So this is going to sound weird, I was looking up Nyan Cat on Youtube and got lost in the different variations of it, one of which includes the Schrodinger's Cat. Now I have seen the term on here before and so got curious about it. I Googled the term and read about it on Wikipedia. Apparently it is a thought experiment dealing with a paradox that has to do with quantum physics, at least that is how I understand it. I am wondering if someone could explain it a little bit better and in terms that I can understand if possible.
I love science and stuff like this does fascinate me, but I have never taken any of the "higher sciences" like physics or chemistry due to my learning disability in math (My math skills are that of third grade level.) I wanted to but the school system is lazy when it comes to dealing with kids with learning disorders.
So please be kind to me, I know many of you are well versed in the sciences and know a lot more than I do and I feel dumb for even asking this.

────────

CHECK YOUR UNDERSTANDING:
**A)** Answer these questions from the Schrodinger's Cat post:
(i) What was the writer looking up on YouTube when they came across Schrodinger's Cat?
(ii) At what grade level does the writer place their math skills?
(iii) Which two "higher sciences" does the writer say they never took?
**B)** List every website or online service that the Schrodinger's Cat post names or refers to by name.
**C)** Reproduce the passage of the Schrodinger's Cat post starting with "So this is going" and going on through "with learning disorders.".
The rows have no role in any of this.

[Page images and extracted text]
────────

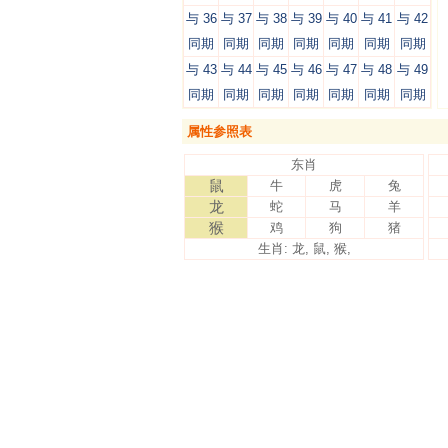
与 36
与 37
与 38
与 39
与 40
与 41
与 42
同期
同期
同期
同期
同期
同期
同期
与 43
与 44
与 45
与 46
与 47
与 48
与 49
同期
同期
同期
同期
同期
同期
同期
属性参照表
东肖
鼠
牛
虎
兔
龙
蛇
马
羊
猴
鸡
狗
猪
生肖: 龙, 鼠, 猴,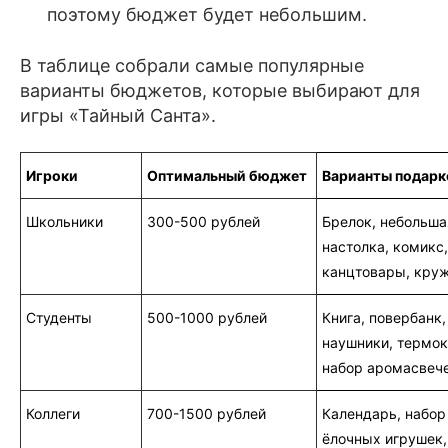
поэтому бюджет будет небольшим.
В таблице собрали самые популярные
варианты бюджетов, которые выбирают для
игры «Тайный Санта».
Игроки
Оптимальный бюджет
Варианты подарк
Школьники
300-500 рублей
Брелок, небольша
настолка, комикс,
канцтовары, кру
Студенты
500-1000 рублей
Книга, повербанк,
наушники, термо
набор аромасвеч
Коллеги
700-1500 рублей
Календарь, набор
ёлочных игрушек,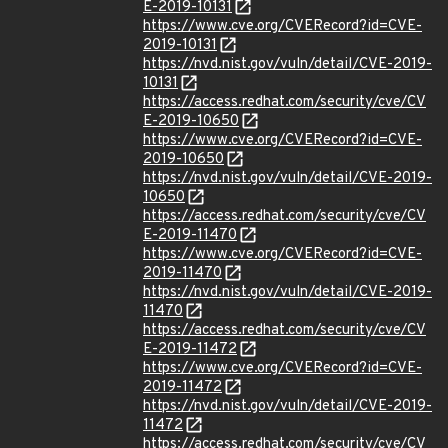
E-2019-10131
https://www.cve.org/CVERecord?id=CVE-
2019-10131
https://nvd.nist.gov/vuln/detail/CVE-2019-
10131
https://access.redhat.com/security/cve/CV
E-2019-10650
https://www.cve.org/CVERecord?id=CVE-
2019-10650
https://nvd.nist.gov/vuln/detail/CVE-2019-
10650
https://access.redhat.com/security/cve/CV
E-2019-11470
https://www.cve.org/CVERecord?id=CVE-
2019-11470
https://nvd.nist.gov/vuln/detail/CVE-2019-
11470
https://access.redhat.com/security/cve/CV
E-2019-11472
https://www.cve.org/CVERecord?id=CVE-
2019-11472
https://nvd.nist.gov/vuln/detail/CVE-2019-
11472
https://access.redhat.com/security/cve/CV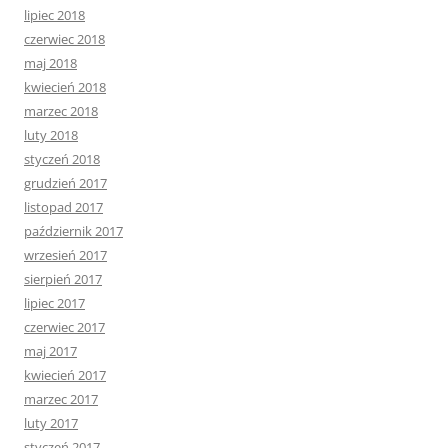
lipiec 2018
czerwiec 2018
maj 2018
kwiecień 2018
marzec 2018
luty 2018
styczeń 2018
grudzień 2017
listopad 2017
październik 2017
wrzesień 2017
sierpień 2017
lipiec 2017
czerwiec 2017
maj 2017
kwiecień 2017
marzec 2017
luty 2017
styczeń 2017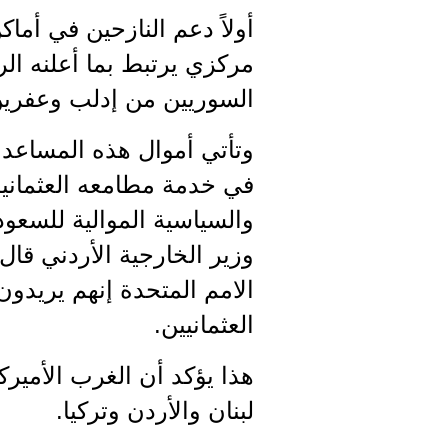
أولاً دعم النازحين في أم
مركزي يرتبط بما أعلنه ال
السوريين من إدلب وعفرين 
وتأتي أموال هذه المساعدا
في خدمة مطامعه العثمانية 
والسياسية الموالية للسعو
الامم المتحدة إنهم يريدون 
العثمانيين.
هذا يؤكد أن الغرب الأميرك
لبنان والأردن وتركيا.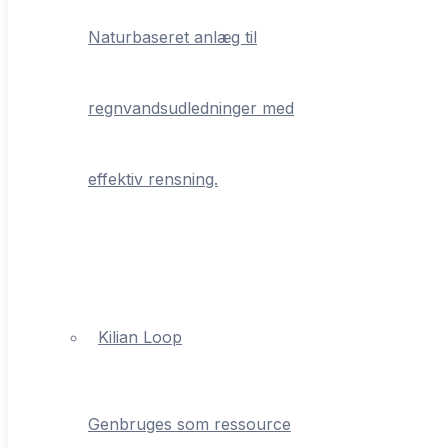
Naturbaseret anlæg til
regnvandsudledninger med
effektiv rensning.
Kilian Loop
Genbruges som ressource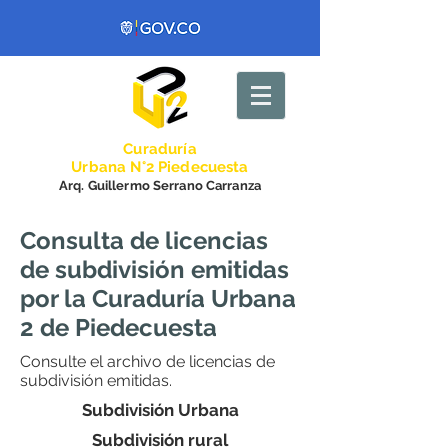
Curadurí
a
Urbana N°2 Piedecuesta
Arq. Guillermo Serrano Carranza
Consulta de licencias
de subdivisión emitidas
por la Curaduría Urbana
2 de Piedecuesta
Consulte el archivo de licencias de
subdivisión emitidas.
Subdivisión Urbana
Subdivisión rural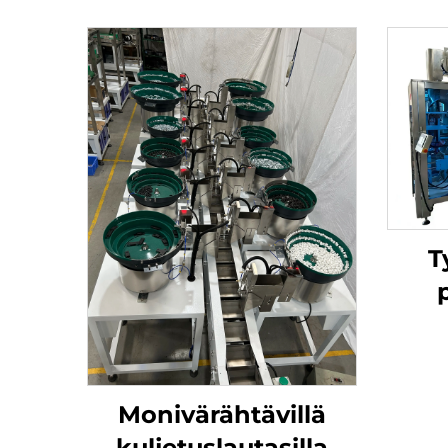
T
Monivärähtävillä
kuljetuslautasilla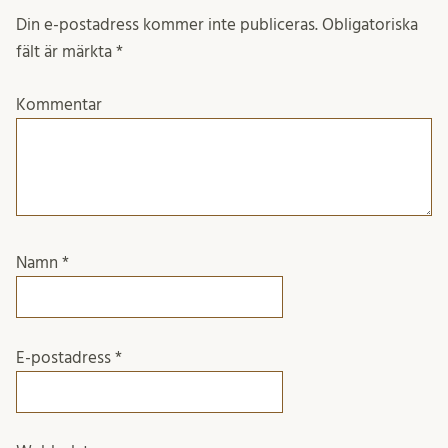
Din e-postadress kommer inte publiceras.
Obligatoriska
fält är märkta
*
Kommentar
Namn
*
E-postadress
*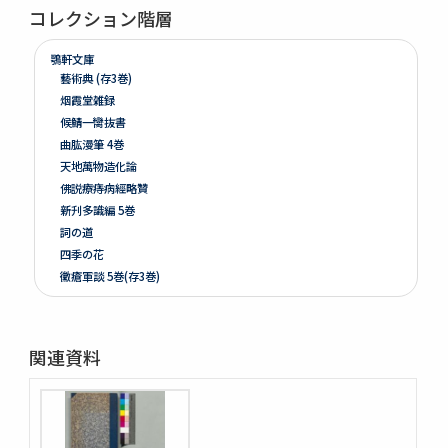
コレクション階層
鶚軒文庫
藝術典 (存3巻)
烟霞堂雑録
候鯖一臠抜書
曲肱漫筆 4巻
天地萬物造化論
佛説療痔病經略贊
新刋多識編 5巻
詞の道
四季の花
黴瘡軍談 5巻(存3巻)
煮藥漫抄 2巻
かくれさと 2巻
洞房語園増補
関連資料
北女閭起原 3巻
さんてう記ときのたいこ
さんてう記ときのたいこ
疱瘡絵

────────

SOLUTIONS IN ORDER:
**A)**
(i) Nyan Cat
(ii) Third grade
(iii) Physics and chemistry

**B)** Youtube, Google, Wikipedia

**C)**
So this is going to sound weird, I was looking up Nyan Cat on Youtube and got lost in the different variations of it, one of which includes the Schrodinger's Cat. Now I have seen the term on here before and so got curious about it. I Googled the term and read about it on Wikipedia. Apparently it is a thought experiment dealing with a paradox that has to do with quantum physics, at least that is how I understand it. I am wondering if someone could explain it a little bit better and in terms that I can understand if possible.
I love science and stuff like this does fascinate me, but I have never taken any of the "higher sciences" like physics or chemistry due to my learning disability in math (My math skills are that of third grade level.) I wanted to but the school system is lazy when it comes to dealing with kids with learning disorders.